## Records
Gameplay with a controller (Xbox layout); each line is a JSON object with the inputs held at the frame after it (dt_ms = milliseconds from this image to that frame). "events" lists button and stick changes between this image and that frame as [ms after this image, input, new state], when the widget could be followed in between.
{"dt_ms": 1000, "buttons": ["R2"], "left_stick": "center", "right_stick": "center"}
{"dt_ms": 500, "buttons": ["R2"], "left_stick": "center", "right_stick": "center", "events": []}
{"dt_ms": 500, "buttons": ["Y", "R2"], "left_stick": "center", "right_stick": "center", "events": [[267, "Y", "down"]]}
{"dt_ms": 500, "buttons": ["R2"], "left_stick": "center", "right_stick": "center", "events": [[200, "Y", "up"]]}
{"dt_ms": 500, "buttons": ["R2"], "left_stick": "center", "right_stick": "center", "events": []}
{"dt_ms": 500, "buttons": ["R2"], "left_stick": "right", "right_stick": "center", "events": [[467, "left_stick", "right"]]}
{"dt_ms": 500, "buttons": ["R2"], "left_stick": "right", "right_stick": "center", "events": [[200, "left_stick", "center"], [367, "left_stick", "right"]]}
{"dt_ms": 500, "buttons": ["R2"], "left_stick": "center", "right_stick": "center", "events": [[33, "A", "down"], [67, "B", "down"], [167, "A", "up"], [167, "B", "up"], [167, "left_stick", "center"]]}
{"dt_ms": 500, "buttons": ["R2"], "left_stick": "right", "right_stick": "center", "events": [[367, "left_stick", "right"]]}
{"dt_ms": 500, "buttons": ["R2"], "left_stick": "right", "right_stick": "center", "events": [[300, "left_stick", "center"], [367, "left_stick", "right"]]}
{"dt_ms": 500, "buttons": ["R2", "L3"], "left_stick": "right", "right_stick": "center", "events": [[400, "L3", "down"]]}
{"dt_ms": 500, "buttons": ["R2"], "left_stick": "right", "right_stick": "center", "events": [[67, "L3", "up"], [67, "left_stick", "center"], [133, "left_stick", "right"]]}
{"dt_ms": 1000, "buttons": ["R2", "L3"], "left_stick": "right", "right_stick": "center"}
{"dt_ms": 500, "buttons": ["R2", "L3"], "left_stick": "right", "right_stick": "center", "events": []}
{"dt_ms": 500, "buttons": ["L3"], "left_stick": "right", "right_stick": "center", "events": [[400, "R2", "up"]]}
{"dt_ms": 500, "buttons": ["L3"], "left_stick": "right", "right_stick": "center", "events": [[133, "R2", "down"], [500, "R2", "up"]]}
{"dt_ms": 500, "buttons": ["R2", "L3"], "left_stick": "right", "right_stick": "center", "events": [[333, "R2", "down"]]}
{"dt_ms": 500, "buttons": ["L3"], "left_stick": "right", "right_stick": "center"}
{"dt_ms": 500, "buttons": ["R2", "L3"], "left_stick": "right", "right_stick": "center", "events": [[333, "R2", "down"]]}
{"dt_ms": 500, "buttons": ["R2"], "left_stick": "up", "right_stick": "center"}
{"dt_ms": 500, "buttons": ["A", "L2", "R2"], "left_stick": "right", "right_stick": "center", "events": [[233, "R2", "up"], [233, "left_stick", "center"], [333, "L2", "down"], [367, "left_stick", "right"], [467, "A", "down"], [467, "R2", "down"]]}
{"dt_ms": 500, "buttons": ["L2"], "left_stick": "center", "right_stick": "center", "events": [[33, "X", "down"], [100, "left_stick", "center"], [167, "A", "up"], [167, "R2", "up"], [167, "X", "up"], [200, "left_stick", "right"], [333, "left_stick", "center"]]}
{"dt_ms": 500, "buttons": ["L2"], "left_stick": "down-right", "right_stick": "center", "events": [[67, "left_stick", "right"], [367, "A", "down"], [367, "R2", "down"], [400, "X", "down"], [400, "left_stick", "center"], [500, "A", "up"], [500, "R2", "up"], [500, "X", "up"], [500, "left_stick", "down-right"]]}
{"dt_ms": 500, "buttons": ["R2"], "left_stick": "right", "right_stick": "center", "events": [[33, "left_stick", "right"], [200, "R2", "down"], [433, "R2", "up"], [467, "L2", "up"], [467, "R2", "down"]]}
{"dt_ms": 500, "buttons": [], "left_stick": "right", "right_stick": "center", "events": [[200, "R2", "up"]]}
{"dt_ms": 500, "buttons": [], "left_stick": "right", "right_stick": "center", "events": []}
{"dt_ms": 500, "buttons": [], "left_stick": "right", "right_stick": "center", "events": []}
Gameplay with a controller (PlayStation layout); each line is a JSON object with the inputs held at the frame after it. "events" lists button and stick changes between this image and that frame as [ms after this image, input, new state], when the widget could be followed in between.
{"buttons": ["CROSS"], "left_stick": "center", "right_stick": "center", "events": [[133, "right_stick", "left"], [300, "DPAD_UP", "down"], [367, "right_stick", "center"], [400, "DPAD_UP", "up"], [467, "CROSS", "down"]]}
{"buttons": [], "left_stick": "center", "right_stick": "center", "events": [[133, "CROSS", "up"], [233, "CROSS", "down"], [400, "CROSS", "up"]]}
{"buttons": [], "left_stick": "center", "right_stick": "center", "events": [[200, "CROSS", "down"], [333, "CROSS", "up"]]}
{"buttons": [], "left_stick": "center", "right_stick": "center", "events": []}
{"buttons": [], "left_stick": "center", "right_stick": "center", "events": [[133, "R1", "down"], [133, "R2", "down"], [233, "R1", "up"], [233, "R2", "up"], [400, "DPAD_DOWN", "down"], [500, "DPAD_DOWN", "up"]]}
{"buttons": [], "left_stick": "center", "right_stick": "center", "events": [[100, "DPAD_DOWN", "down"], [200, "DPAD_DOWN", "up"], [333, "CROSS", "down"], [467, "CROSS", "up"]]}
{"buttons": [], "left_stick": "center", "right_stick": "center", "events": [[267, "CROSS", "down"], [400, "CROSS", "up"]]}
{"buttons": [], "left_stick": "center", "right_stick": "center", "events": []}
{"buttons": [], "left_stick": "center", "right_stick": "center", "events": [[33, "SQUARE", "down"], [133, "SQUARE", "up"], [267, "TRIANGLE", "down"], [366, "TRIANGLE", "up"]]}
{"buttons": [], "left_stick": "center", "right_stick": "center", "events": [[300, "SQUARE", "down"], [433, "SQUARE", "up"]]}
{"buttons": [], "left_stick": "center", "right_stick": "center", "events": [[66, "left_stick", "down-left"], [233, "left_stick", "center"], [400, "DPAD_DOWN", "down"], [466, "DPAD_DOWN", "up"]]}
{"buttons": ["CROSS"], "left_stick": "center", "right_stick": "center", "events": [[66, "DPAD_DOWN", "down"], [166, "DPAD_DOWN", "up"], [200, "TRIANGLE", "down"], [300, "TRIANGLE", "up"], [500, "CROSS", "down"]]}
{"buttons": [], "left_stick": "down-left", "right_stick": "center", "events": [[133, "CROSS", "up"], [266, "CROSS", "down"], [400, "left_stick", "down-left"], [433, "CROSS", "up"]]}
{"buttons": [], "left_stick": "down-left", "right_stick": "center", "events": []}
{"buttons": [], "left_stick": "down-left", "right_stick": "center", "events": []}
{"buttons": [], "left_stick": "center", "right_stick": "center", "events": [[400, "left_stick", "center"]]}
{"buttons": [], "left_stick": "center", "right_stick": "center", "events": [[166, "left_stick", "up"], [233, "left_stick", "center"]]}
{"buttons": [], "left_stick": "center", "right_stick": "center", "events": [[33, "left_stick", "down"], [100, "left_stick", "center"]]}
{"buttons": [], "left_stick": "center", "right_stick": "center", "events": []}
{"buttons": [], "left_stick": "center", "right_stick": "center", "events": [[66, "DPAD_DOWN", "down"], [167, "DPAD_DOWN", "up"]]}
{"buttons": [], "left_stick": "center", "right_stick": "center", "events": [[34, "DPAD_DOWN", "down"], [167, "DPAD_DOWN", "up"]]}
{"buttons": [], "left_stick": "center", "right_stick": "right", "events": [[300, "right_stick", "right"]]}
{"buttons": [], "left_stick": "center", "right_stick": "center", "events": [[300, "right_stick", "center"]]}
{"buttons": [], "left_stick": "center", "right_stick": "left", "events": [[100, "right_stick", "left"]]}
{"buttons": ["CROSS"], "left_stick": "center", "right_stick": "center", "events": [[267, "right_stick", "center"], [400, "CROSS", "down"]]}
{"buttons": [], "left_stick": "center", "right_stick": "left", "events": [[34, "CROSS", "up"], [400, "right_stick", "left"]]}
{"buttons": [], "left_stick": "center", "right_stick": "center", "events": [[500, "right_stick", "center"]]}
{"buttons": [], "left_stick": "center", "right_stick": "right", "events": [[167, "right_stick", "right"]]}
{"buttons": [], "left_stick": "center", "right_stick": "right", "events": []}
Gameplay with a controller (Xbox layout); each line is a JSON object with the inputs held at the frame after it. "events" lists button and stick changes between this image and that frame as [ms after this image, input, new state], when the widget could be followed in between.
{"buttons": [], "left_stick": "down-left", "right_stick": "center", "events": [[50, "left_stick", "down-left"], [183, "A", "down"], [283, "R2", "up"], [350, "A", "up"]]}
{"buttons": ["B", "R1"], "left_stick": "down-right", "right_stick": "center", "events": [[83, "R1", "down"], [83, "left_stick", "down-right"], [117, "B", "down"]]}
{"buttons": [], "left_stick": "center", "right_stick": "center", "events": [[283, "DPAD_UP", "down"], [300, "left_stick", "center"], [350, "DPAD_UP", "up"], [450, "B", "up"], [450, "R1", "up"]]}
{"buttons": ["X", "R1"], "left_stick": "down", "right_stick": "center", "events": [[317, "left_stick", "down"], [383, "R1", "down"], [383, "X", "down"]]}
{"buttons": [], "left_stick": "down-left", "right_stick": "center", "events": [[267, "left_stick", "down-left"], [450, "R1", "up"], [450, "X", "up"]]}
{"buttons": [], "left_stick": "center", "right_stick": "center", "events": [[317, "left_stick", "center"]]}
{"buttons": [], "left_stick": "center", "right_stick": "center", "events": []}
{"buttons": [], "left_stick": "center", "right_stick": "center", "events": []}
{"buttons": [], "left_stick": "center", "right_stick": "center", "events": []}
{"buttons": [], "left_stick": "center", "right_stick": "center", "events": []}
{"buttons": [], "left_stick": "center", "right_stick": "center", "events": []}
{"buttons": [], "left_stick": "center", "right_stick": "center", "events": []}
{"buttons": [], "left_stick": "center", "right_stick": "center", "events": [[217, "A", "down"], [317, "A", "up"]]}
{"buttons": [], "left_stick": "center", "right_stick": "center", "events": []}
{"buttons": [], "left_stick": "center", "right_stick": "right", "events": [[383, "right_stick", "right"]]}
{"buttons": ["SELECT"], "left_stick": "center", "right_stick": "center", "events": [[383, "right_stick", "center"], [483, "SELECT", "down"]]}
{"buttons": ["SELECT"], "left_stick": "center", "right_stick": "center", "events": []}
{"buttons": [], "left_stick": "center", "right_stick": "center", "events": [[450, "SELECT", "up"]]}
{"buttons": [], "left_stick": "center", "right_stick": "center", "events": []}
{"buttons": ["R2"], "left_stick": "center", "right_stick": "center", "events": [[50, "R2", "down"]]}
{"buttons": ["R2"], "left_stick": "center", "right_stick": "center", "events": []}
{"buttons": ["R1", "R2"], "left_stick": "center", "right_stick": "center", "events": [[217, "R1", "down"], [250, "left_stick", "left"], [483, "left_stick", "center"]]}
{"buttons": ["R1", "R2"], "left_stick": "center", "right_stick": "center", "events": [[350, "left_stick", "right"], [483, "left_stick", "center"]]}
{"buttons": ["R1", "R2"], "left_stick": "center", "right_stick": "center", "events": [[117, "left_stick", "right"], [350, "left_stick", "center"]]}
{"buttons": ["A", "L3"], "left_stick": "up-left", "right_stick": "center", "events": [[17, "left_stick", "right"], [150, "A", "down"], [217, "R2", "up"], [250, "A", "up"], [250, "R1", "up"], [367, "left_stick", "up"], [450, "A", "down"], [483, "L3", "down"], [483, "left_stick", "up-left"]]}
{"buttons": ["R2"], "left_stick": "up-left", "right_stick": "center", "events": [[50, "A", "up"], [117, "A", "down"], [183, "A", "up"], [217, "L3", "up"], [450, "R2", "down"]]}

## To do
All of the lines above that carry the string "TRIANGLE" need to be found and copied.

## Result of the exercise
{"buttons": [], "left_stick": "center", "right_stick": "center", "events": [[33, "SQUARE", "down"], [133, "SQUARE", "up"], [267, "TRIANGLE", "down"], [366, "TRIANGLE", "up"]]}
{"buttons": ["CROSS"], "left_stick": "center", "right_stick": "center", "events": [[66, "DPAD_DOWN", "down"], [166, "DPAD_DOWN", "up"], [200, "TRIANGLE", "down"], [300, "TRIANGLE", "up"], [500, "CROSS", "down"]]}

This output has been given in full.